A: Again, close, continuing consultation and informal discussion can be very helpful in bridging such divides. In my experience, "reasoning together" pays big dividends. Also, being explicit about the choices that have to be made, and examining the trade-offs carefully, can discourage exaggerated and wrongheaded claims of what is at stake. I do think that the financial pressures that beset higher education today raise real challenges for shared governance, and that continuing efforts have to be made to align incentives — for example, in deciding how to employ sophisticated online learning technologies and how to share any savings achieved in this way.

Q: You note in the book your efforts to promote diversity of various kinds at Princeton, and your post-presidential career has included considerable research and advocacy for inclusion and affirmative action. But Arizona just joined several other states in voting to bar the consideration of race in admissions at public institutions. Why has the general consensus among college presidents in support of affirmative action not translated into public support?

A: It is difficult for many people to understand the educational values of genuine diversity, and it is especially difficult to have an appreciation for diversity if you yourself have not had an opportunity to study in a truly inclusive setting. More generally, we are, I fear, at a point in our history when it is hard for many to see the over-arching importance of building a strong social fabric in the country.

Q: You served as a trustee of your alma mater, Denison University. How did your presidential experience shape your perspective as a trustee?

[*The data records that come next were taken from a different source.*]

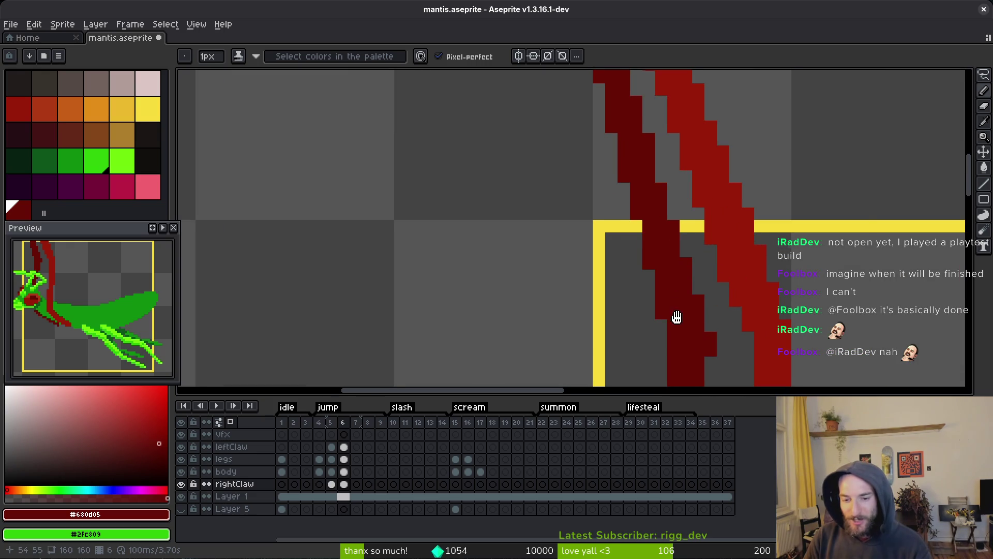
scroll(688, 288, "up", 1)
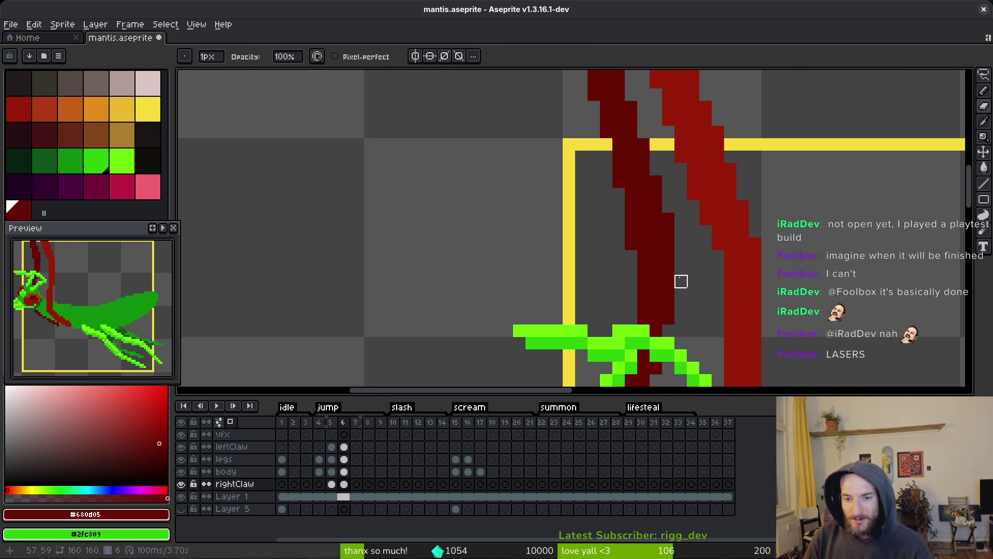
scroll(681, 282, "down", 2)
scroll(688, 287, "up", 1)
scroll(688, 288, "up", 1)
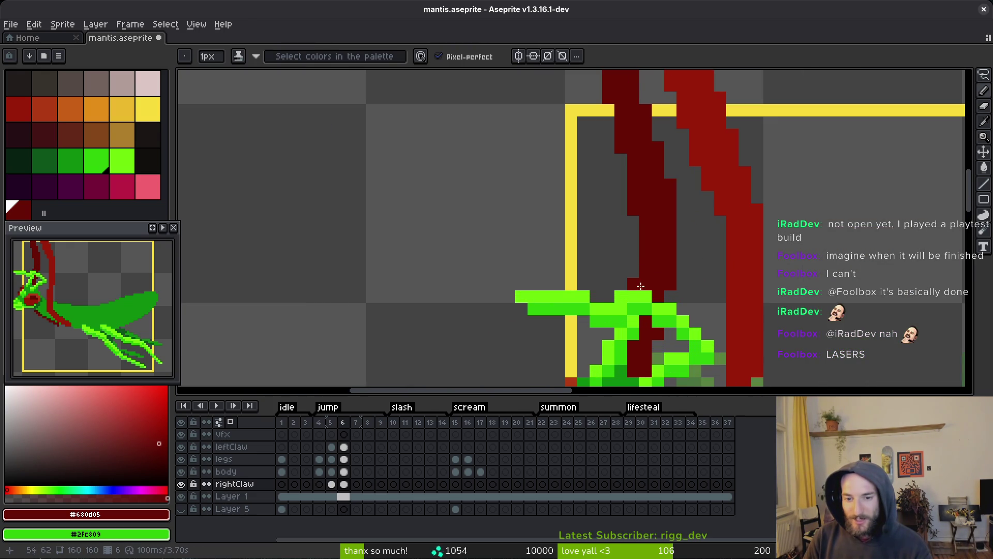
scroll(641, 287, "down", 2)
Step: Save the mantis sprite with Ctrl+S and switch to the Eraser
key("ctrl+s")
scroll(653, 226, "up", 1)
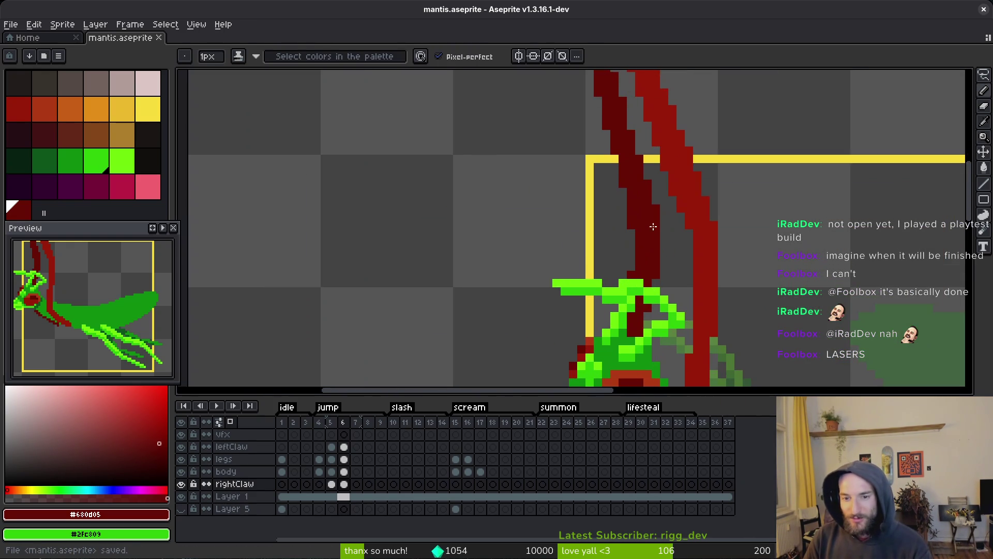
left_click_drag(645, 224, 663, 255)
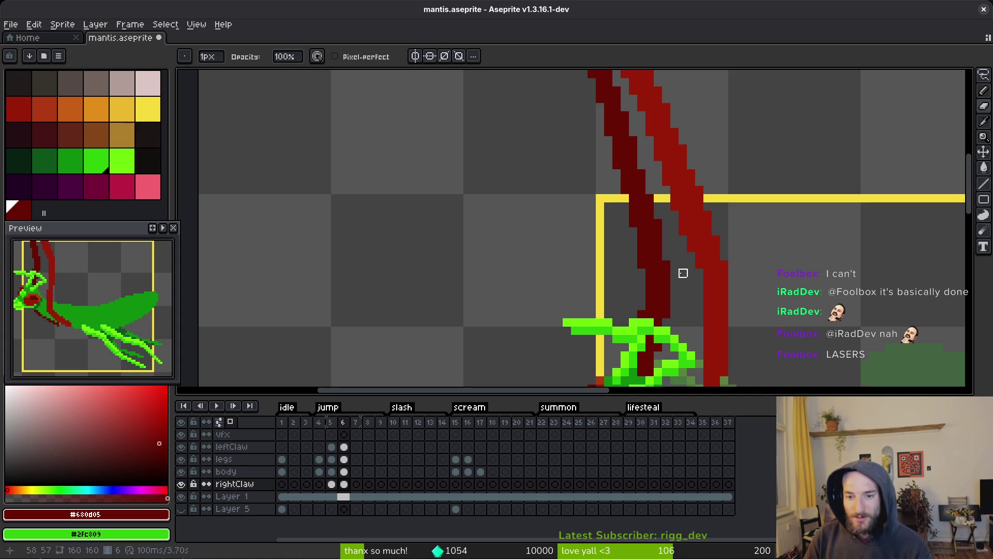
key("e")
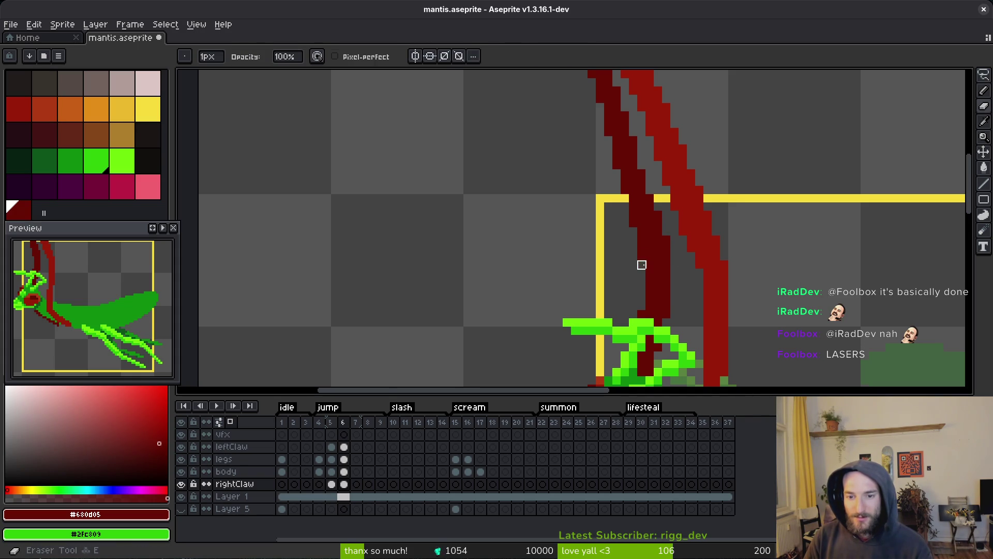
scroll(675, 291, "down", 4)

A: Having had the experience of serving as provost and president of another educational institution gave me insights into the cross-pressures that beat upon the president of any college. My experience helped me, I would like to think, explain to my colleagues on the Denison board that many of the problems that concerned us were generic. There is a danger, however, that one will over-interpret or over-generalize, lessons learned in a university setting that can be very different from a college setting. I always tried to be careful to say that what made sense at Princeton might or might not make sense at Denison.